Question

\(A, B\) and \(C\) can solve \(50 \%, 60 \%\) and \(70 \%\) of the sums from a book. If one sum from that book is given them to solve then probability that the sum will be solved is (a) \(0.94\) (b) \(0.06\) (c) \(0.47\) (d) None

Short answer

The short answer is: The probability that the sum will be solved by at least one of them is \(0.94\).

Step-by-step solution

Write down the given probabilities of solving the problem

The three individuals have the probabilities of \(50 \%\), \(60 \%\) and \(70 \%\) respectively to solve the problem. Let's write it down: \(P(A) = 0.5\) \(P(B) = 0.6\) \(P(C) = 0.7\)

Calculate the probability of not solving the problem

Now we will calculate the probability that each individual will not solve the problem: \(P(A') = 1- P(A) = 1-0.5 = 0.5\) \(P(B') = 1- P(B) = 1-0.6 = 0.4\) \(P(C') = 1- P(C) = 1-0.7 = 0.3\)

Calculate the probability of all three not solving the problem

Now we need to find the probability that all three of them will not solve the problem. We will multiply the probabilities of the complementary events: \(P(A' \cap B' \cap C') = P(A') * P(B') * P(C') = 0.5 * 0.4 * 0.3 = 0.06\)

Calculate the probability of at least one solving the problem

Now, we will find the probability that at least one of them will solve the problem which is the complementary event we calculated in step 3: \(P(\text{at least one solves}) = 1 - P(A' \cap B' \cap C') = 1 - 0.06 = 0.94\)

Identify the answer

In the options provided, the correct answer is: (a) \(0.94\) So, the probability that the sum will be solved by at least one of them is \(0.94\).

Key concepts

Complementary Events

In probability theory, complementary events are a fundamental concept. A complementary event basically represents the opposite of a set event occurring. If the probability of an event happening is given by \( P(E) \), then the probability of the event not happening, or the complementary event, is \( P(E') = 1 - P(E) \).
\(E'\) is read as "E complement".
Consider the problem we have, where we want to solve a sum. If the probability that individual A can solve it is 0.5, then the probability that A cannot solve it is 0.5.

• This principle is crucial for solving many probability problems, especially when dealing with the sum of probabilities of overlapping events.
• In our case, this concept helped calculate the probability that none of the individuals solved the sum, which ultimately led to finding the probability that at least one did solve it.

Independent Events

Independent events are another key concept when it comes to probability. Two events are considered independent if the occurrence of one event does not influence the occurrence of the other. This means that the probability of both events happening together is simply the product of their individual probabilities.
In our original exercise, we had to compute the probability that A, B, and C could jointly fail to solve a problem. Since their attempts are independent, we could multiply their individual probabilities of failure: \( P(A' \cap B' \cap C') = P(A') \cdot P(B') \cdot P(C') \).

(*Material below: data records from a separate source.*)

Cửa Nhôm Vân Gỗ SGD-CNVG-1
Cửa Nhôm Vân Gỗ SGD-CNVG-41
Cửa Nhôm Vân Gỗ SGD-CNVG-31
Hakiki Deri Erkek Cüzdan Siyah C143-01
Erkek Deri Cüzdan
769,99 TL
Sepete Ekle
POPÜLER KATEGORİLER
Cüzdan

• This independence allowed us to simply use multiplication to derive the joint probability of all three failing to solve the sum.
• It emphasized how, for independent events, cumulative effects can be calculated easily, simplifying more complex probability calculations.

Probability Calculations

Probability calculations allow us to quantify uncertainty. By defining events and understanding relationships between them (like independence or complementarity), we can use simple arithmetic to calculate probabilities.
In our exercise, we used basic probability rules to methodically solve the problem step-by-step. We began by calculating probabilities for complementary events, then applied these to find joint probabilities for independent events.

• We began with individual probabilities: \(P(A), P(B), P(C)\).
• Then, calculated complementary probabilities: \(P(A'), P(B'), P(C')\).
• Multiplied complementary probabilities for a joint event: \(P(A' \cap B' \cap C')\).
• Finally, used complement principle to find "at least one" probability: \( 1 - P(A' \cap B' \cap C') \).

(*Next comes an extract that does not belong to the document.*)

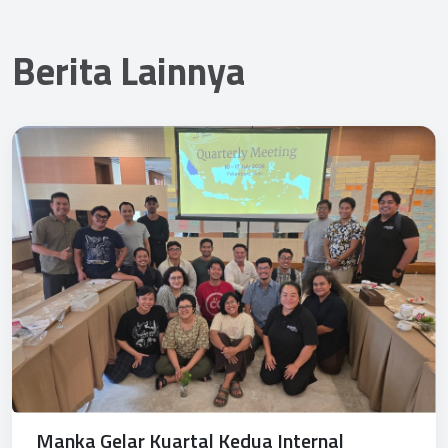
Berita Lainnya
Manka Gelar Kuartal Kedua Internal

Learning how to break complex problems into simple, solvable tasks is a crucial part of mastering probability.

JEE Mathematics

JEE Mathematics often includes various types of probability problems, which challenge students to apply concepts of complementary events, independent events, and probability calculations. These questions assess both conceptual understanding and application skills.
The exercise solved here is typical of the kind of problems you might encounter in a JEE Mathematics exam wherein disciplined application of probability concepts is required.

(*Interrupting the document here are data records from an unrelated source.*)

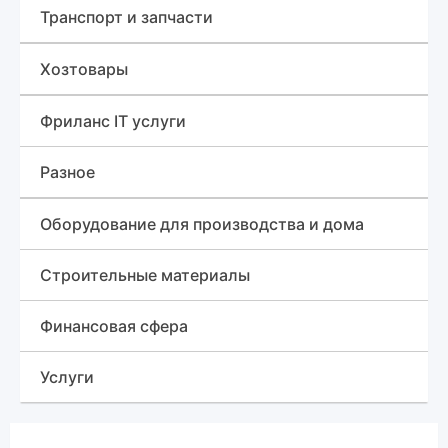
Инструменты
Планшеты и электронные книги
Транспорт и запчасти
Стройматериалы
Игровые приставки и аксессуары
Лесовоз (сортиментовоз)
Хозтовары
Для дома
Телефоны
Грузовики
Изделия из пластмассы, Мультипласт
Фриланс IT услуги
Рации
Навесное оборудование
Разное
Ноутбуки
Трактор
Знакомства
Оборудование для производства и дома
Бульдозеры
Различные услуги
Строительные материалы
Сельхозтехника
Финансовая сфера
Автобетононасос
Услуги
Гусеничный кран
Красота и здоровье, медицина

• JEE problems often require understanding multiple layered concepts, urging a deeper comprehension beyond basic calculations.
• A solid grasp of probability theory can simplify solving complex JEE math problems.
• Consistently practicing these types of problems can develop the quick thinking skills necessary for success in the JEE examinations.

Grasping these concepts forms a foundation for further study in sciences and engineering, which are core elements of the Joint Entrance Examination syllabus.